On the other hand, the variables do not need much spelling out. Let's suppose that Tony Blair does go ahead and call a euro referendum next year – a prospect surely made that much likelier by the re-election of Gerhard Schröder. (Because the German Chancellor has every reason to be grateful to the British Prime Minister's public intervention on his behalf he may help to smooth the path towards British euro entry by helping to ensure that Europe's forthcoming constitution is not too integrationist).

There must be at least a chance that the Conservative Party, in a post-EMU world, will shed its rebarbative europhobia and broaden its appeal to middle opinion as it did with such success for so much of the last century. That said, however, it is sensible to match a strategy to how things are rather than how they might be.
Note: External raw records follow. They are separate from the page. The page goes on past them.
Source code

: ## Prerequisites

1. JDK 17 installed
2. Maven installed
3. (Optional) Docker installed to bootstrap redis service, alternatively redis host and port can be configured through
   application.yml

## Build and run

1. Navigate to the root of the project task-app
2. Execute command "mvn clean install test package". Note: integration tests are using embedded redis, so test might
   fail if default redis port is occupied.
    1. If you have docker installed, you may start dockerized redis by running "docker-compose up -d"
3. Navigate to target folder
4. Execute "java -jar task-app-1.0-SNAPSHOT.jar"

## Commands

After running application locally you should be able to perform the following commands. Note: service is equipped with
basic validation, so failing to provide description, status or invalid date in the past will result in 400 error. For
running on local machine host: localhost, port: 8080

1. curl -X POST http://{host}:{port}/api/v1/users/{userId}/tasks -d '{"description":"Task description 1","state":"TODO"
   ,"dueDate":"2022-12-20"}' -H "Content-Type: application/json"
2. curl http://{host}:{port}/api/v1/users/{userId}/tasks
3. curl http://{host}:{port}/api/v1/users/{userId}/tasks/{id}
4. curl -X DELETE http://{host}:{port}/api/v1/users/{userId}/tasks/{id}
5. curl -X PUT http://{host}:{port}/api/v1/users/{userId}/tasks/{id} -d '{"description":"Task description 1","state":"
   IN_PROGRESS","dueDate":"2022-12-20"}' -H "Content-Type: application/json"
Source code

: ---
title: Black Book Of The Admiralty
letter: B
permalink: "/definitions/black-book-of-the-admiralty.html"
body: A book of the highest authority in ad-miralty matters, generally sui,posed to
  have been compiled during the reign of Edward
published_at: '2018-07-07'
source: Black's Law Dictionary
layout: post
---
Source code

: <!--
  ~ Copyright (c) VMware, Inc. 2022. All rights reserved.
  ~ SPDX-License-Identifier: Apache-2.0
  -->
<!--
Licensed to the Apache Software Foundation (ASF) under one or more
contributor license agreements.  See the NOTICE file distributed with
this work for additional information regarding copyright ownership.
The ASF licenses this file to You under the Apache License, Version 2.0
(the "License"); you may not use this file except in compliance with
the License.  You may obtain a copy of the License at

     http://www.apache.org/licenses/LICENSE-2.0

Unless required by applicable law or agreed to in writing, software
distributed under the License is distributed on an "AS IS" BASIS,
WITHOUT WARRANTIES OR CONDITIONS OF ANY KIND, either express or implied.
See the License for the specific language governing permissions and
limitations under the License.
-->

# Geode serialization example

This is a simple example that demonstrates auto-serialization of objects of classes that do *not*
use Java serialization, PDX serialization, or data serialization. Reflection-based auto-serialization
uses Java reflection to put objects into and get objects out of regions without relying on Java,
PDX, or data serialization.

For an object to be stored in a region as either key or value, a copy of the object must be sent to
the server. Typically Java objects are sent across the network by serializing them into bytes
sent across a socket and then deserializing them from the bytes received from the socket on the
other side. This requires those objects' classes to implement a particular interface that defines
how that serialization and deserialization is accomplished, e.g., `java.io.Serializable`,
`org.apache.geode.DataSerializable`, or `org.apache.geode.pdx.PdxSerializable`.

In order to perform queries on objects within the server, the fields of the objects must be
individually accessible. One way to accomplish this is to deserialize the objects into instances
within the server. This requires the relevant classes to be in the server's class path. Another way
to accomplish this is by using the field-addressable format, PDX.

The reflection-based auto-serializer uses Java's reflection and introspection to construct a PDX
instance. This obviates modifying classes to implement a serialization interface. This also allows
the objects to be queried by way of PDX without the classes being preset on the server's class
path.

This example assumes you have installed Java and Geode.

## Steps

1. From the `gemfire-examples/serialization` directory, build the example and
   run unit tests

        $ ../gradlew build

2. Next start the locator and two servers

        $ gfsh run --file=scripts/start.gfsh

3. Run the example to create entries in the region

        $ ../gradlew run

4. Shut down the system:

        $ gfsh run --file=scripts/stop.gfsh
Charles Kennedy's Liberal Democrats are in better shape to capitalise on Conservative weakness than they were a year ago. The decentralised, locally responsive, and in part locally funded, consumerist public services envisaged in the MEP Chris Huhne's important policy document do not create a promised land. But they strike a chord. Structures do matter – Tony Blair, no less, believes that an error of the first Labour term was to think they did not and that only nationally and centrally-set standards did.

Mr Huhne's document – which is also cheerful about the use of the private sector in delivering public services – is not some dramatic shift to low tax, free marketism. Or even quite the abandonment of the "cul-de-sac" of being to the left of Labour celebrated by the MP Mark Oaten, one of the party's brightest young Turks, in a newspaper interview yesterday. But assuming that it is approved at the party's conference this week, it will mark the arrest of the kind of old Labour statist producerism that the party appeared from time to time to be indulging in.

The party has recognised that after Gordon Brown's budget it cannot go on outbidding Labour on tax and spend. The Huhne document also has some coherent and serious ideas about restructuring the public services. Still hugely more comfortable with genuine social and civil libertarianism than the Tories, and more liberal than it was a year ago on economics, the Lib Dems are slowly beginning to carve out some kind of modern identity again.

That's the party. What about the man. Mr Kennedy's energy, ambition and willingness to take on elements in his own party when it is necessary have sometimes been in doubt. However, his uncontested good judgement rarely, if ever, has. On the one hand, by the time that even the ultra- optimists in his party think the breakthrough is possible, Mr Kennedy will have been around a very long time, no longer a fresh face. On the other, his appeal as a politician who doesn't speak like a politician – not least among younger, disaffected voters – is a real asset.

The good judgement matters, too. He was right to forget about Lib-Labery. And his stance on Iraq is the more interesting because during those difficult, dangerous, and result-free weeks after the bombing in Afghanistan began he resisted some of those close to him who had urged him to condemn the war. It is easier to see in hindsight that he called it right than it was then. He is right now to resist a handful of his MPs seeking now to rule out war in all circumstances, UN or no UN.

Those near him insist that Mr Kennedy now wants to go all the way, believes it is possible and has the energy to make it happen. To make the party, and in time the public, believe it too he needs to communicate that belief, without hubris, but without undue modesty, to a larger audience. His speech on Thursday needs to be a start.